## Exercise
Everything below from the line with "right back paw: (121, 299)" through the line with "right elbow: (368, 366)" should be copied exactly, and nothing else; leave out the pictures.

## Supplied entries
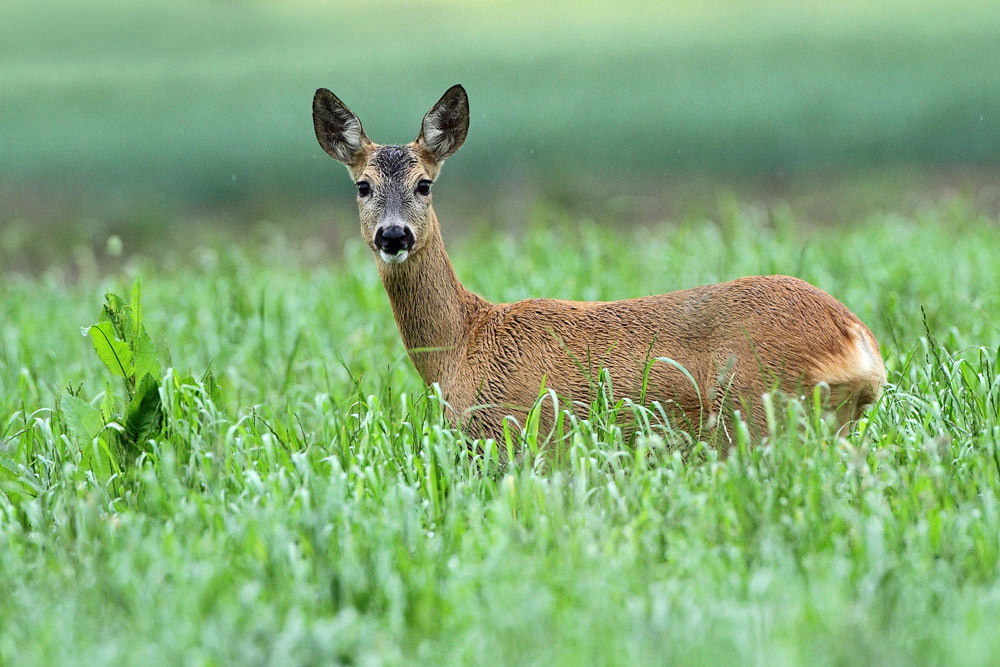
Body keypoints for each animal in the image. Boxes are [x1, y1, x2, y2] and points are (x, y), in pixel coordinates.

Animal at [310, 85, 884, 448]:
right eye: (362, 186)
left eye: (425, 184)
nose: (393, 235)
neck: (462, 346)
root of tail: (857, 340)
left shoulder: (515, 438)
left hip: (764, 411)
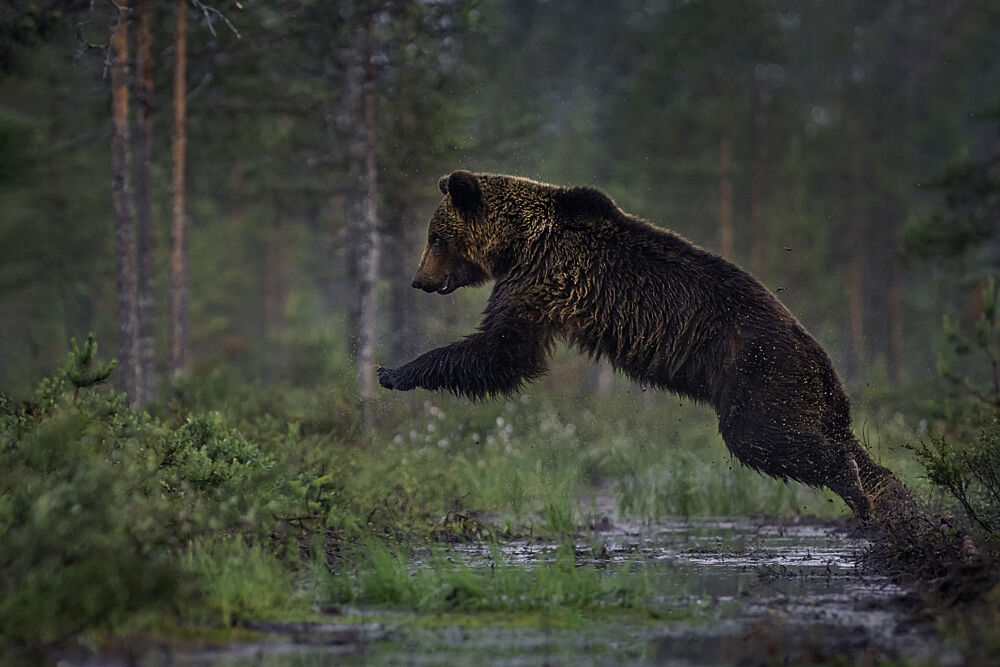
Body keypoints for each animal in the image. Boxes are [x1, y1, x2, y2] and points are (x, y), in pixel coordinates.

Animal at [378, 170, 910, 521]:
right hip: (807, 397)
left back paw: (855, 486)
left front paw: (395, 371)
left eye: (435, 237)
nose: (418, 280)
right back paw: (891, 495)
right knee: (845, 444)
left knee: (764, 437)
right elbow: (504, 352)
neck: (517, 241)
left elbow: (502, 350)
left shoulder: (540, 277)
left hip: (761, 371)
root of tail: (823, 363)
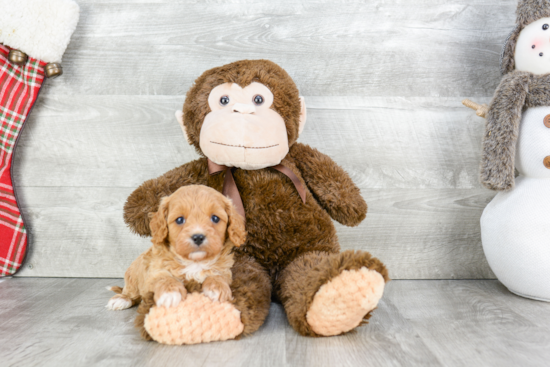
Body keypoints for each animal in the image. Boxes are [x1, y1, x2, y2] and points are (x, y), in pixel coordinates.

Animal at [108, 185, 246, 312]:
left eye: (215, 218)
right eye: (179, 220)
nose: (198, 237)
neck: (195, 262)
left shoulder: (225, 270)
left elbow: (218, 275)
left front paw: (218, 288)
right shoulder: (154, 270)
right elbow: (164, 277)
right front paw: (170, 293)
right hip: (133, 275)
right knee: (131, 292)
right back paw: (121, 299)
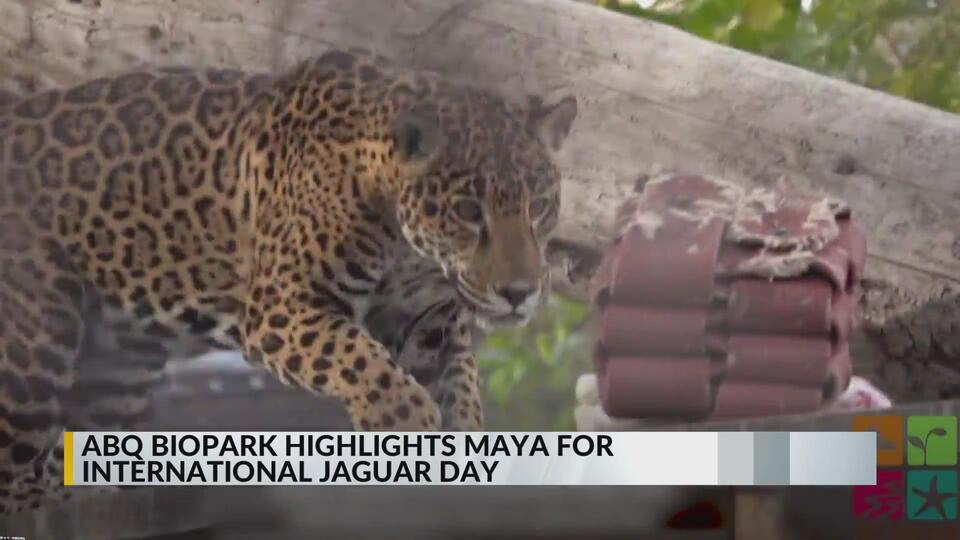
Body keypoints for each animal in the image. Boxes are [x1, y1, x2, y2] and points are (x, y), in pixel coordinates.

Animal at [0, 48, 577, 512]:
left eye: (540, 207)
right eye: (468, 211)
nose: (520, 293)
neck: (411, 253)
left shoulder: (432, 330)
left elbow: (461, 392)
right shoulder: (285, 307)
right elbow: (368, 366)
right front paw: (404, 428)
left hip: (115, 370)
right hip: (33, 343)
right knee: (14, 472)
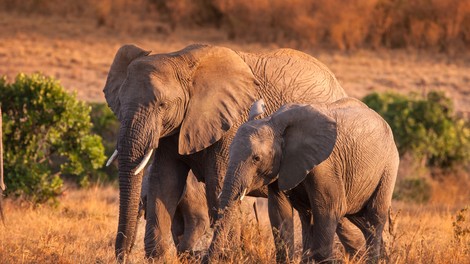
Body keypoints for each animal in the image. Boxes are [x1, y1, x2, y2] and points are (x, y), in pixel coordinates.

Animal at [103, 43, 356, 262]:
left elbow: (218, 185)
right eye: (119, 103)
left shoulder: (232, 121)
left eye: (162, 105)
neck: (180, 59)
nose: (124, 256)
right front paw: (157, 259)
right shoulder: (175, 129)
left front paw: (225, 257)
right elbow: (164, 183)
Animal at [215, 98, 398, 262]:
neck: (274, 122)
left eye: (256, 158)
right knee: (355, 219)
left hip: (388, 166)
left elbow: (329, 209)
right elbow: (279, 212)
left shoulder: (325, 166)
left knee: (374, 215)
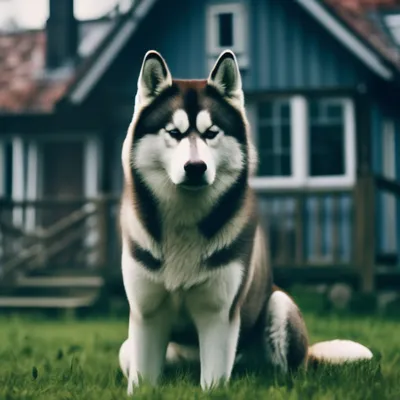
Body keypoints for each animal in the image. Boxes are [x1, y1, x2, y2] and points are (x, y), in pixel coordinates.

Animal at [117, 49, 374, 394]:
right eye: (174, 133)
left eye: (211, 133)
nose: (195, 167)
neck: (185, 221)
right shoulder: (147, 314)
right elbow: (143, 381)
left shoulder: (218, 314)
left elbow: (213, 382)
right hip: (127, 349)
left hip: (279, 305)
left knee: (282, 371)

## Written answer
right back paw: (121, 299)
Body keypoints for each animal in the image. Boxes are [x1, y1, x2, y2] and points are (x, y), in pixel coordinates.

Animal at [0, 48, 577, 512]:
left eye: (540, 207)
right eye: (468, 211)
nose: (520, 293)
neck: (411, 253)
left shoulder: (432, 330)
left elbow: (461, 392)
right shoulder: (285, 307)
right elbow: (368, 366)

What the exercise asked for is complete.